■ What you will do ■
Everything from the line with "Человек-бензопила - Опенинг" to the line with "On peut simplement noter que Noémie Sch" in the listing below, both lines included, needs to be copied exactly, apart from the pictures.

■ Source information ■
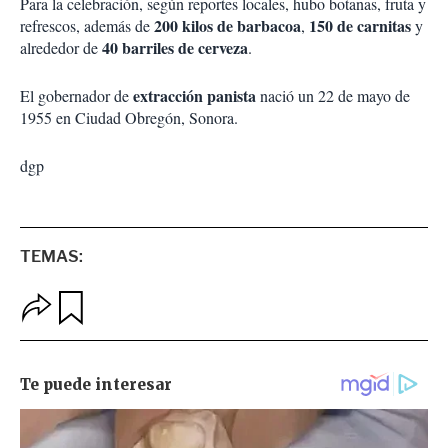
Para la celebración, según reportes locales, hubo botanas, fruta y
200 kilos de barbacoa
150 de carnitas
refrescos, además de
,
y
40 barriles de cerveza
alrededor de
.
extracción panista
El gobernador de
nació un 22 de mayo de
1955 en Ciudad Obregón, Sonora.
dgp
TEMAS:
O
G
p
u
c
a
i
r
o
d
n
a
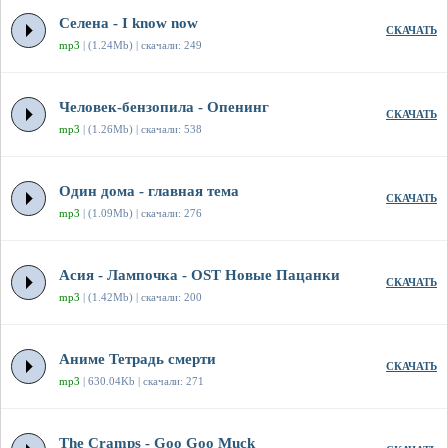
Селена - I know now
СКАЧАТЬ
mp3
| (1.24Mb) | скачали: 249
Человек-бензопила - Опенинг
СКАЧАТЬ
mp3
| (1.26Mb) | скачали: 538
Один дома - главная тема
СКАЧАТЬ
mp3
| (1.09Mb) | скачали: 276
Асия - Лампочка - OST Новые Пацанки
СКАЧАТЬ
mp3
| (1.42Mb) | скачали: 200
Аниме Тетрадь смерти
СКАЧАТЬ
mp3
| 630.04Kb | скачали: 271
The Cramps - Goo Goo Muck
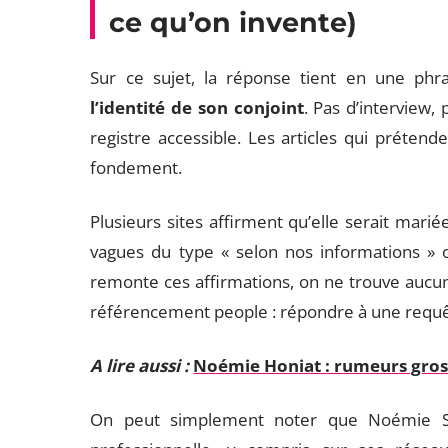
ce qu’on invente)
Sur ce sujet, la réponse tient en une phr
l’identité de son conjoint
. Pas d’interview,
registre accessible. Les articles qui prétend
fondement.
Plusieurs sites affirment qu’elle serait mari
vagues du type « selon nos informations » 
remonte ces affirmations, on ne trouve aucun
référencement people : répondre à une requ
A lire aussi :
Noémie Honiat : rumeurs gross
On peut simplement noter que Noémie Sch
* * *
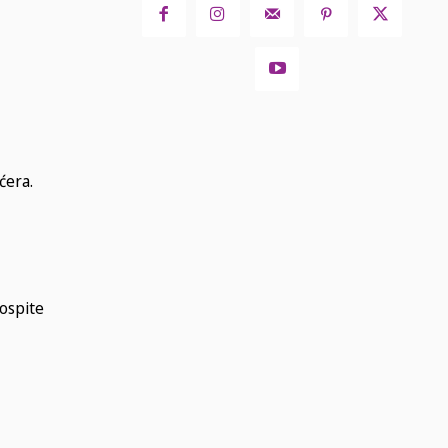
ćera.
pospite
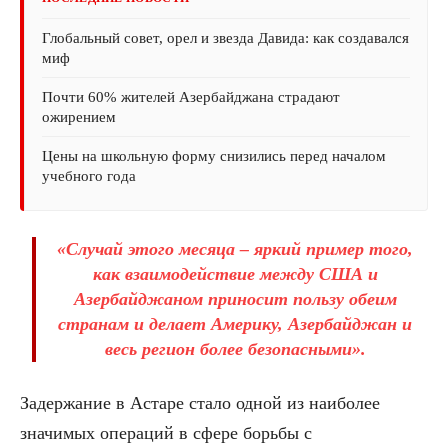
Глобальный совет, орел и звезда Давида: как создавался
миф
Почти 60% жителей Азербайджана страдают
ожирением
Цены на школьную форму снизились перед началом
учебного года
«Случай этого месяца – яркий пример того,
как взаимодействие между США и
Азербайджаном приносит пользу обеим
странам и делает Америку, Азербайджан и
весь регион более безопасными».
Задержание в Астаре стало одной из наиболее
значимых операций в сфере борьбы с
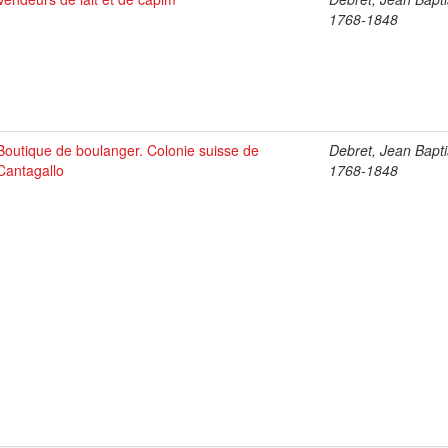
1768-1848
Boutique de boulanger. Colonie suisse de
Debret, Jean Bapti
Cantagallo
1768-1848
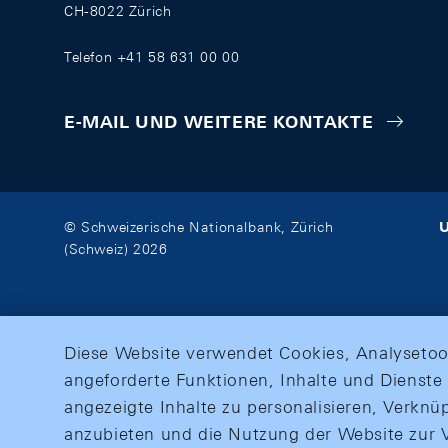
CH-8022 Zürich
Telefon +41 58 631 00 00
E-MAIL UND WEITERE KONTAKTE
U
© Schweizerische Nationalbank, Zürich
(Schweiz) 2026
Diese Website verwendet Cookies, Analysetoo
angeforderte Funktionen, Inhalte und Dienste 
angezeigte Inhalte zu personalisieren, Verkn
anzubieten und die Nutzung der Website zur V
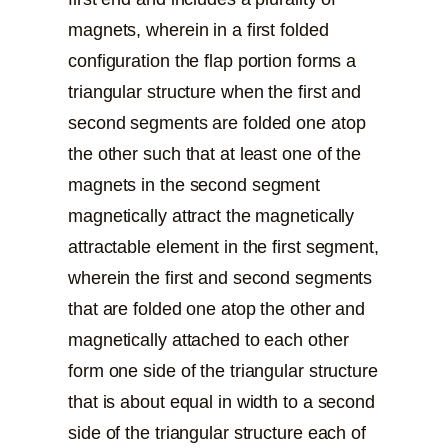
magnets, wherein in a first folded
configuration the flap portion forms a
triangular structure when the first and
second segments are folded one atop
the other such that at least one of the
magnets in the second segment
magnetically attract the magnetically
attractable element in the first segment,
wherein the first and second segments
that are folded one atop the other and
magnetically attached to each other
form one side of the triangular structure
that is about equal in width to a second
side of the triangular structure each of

■ Answer for the task ■
Человек-бензопила - Опенинг
СКАЧАТЬ
mp3
| (1.26Mb) | скачали: 538
Один дома - главная тема
СКАЧАТЬ
mp3
| (1.09Mb) | скачали: 276
Асия - Лампочка - OST Новые Пацанки
СКАЧАТЬ
mp3
| (1.42Mb) | скачали: 200
Аниме Тетрадь смерти
СКАЧАТЬ
mp3
| 630.04Kb | скачали: 271
The Cramps - Goo Goo Muck
ce qu’on invente)
Sur ce sujet, la réponse tient en une phr
l’identité de son conjoint
. Pas d’interview,
registre accessible. Les articles qui prétend
fondement.
Plusieurs sites affirment qu’elle serait mari
vagues du type « selon nos informations » 
remonte ces affirmations, on ne trouve aucun
référencement people : répondre à une requ
A lire aussi :
Noémie Honiat : rumeurs gross
On peut simplement noter que Noémie Sch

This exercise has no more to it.